··· Data for review ···

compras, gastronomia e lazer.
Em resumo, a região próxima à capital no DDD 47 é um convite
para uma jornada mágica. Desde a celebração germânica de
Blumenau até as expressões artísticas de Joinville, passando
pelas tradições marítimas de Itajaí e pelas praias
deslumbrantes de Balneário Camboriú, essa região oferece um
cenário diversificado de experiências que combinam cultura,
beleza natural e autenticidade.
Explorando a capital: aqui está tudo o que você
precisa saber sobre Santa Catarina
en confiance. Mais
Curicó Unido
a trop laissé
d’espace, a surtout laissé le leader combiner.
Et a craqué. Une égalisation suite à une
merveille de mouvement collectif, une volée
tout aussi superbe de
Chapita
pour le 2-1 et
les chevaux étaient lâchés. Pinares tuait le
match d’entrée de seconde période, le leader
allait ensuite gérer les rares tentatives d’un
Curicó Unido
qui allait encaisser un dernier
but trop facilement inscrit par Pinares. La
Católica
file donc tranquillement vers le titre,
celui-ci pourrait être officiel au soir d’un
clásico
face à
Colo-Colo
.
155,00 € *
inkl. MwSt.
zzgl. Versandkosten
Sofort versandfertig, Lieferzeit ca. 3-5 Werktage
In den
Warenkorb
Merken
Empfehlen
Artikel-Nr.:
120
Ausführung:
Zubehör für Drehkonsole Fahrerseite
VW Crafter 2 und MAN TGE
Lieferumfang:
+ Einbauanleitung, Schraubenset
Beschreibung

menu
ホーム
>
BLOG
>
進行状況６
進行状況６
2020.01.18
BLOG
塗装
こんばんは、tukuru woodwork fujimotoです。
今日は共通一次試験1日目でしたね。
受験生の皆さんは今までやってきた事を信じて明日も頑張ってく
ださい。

···

=== Problem details ===
Set down, unchanged, the stretch of the records from their start through the line containing "beleza natural e autenticidade.".

=== Expected output ===
compras, gastronomia e lazer.
Em resumo, a região próxima à capital no DDD 47 é um convite
para uma jornada mágica. Desde a celebração germânica de
Blumenau até as expressões artísticas de Joinville, passando
pelas tradições marítimas de Itajaí e pelas praias
deslumbrantes de Balneário Camboriú, essa região oferece um
cenário diversificado de experiências que combinam cultura,
beleza natural e autenticidade.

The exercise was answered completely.